Page MenuHomeSoftware Heritage

Flaky test in swh-graph
Closed, MigratedEdits Locked

Description

The following swh-graph test often ends up flaky, see swh-environment Jenkins job builds history.

python3 -m pytest  .
============================= test session starts ==============================
platform linux -- Python 3.7.3, pytest-6.2.5, py-1.11.0, pluggy-1.0.0
rootdir: /home/jenkins/workspace/DENV/tests/swh-graph, configfile: pytest.ini
plugins: asyncio-0.16.0, hypothesis-6.34.1, dash-2.0.0, mock-3.6.1, django-test-migrations-1.2.0, xdist-2.5.0, django-4.5.2, postgresql-2.6.1, flask-1.2.0, requests-mock-1.9.3, redis-2.3.0, forked-1.4.0, swh.core-1.0.1.dev1+g4ff374f, swh.journal-0.9.2.dev2+g4e5e009
collected 43 items

swh/graph/tests/test_api_client.py .........sF...s.........s....s        [ 69%]
swh/graph/tests/test_cli.py .                                            [ 72%]
swh/graph/tests/test_swhid.py ............                               [100%]

=================================== FAILURES ===================================
_____________________ test_random_walk_dst_is_type[remote] _____________________

graph_client = <RemoteGraphClient url=http://127.0.0.1:39123/graph/>

    def test_random_walk_dst_is_type(graph_client):
        """as the walk is random, we test a visit from a cnt node to the only
        origin in the dataset, and only check the final node of the path
        (i.e., the origin)
        """
        args = ("swh:1:cnt:0000000000000000000000000000000000000001", "ori")
        kwargs = {"direction": "backward"}
        expected_root = "swh:1:ori:0000000000000000000000000000000000000021"
    
        actual = list(graph_client.random_walk(*args, **kwargs))
        assert len(actual) > 1  # no origin directly links to a content
        assert actual[0] == args[0]
        assert actual[-1] == expected_root
    
        kwargs2 = kwargs.copy()
        kwargs2["limit"] = -1
        actual = list(graph_client.random_walk(*args, **kwargs2))
        assert actual == [expected_root]
    
        kwargs2["limit"] = -2
        actual = list(graph_client.random_walk(*args, **kwargs2))
        assert len(actual) == 2
        assert actual[-1] == expected_root
    
        kwargs2["limit"] = 3
        actual = list(graph_client.random_walk(*args, **kwargs2))
>       assert len(actual) == 3
E       AssertionError: assert 1 == 3
E        +  where 1 = len([''])

swh/graph/tests/test_api_client.py:281: AssertionError
=========================== short test summary info ============================
FAILED swh/graph/tests/test_api_client.py::test_random_walk_dst_is_type[remote]
=================== 1 failed, 38 passed, 4 skipped in 8.69s ====================
make: *** [../Makefile.python:20: test] Error 1

Event Timeline

anlambert triaged this task as Normal priority.Jan 4 2022, 1:54 PM
anlambert created this task.

I made a temporary fix in D6893, it doesn't solve the underlying issue but greatly decreases the probability of it happening.

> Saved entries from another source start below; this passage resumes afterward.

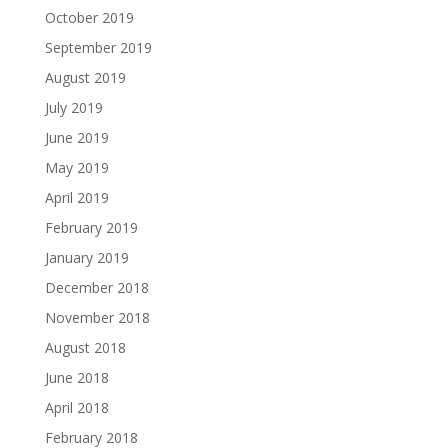
October 2019
September 2019
August 2019
July 2019
June 2019
May 2019
April 2019
February 2019
January 2019
December 2018
November 2018
August 2018
June 2018
April 2018
February 2018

I'm not quite sure what would be a proper test for this endpoint, but this is at least enough to fix this issue in particular.

seirl changed the task status from Open to Work in Progress.Jan 7 2022, 4:37 PM
seirl moved this task from Backlog to In progress on the Compressed graph service board.
In T3831#76627, @seirl wrote:

I made a temporary fix in D6893, it doesn't solve the underlying issue but greatly decreases the probability of it happening. I'm not quite sure what would be a proper test for this endpoint, but this is at least enough to fix this issue in particular.

Would not it be simpler to check if the expected nodes list length in the test is lesser or equal than the limit parameter value ?

No, we want to check that random_walk can reach its actual destination.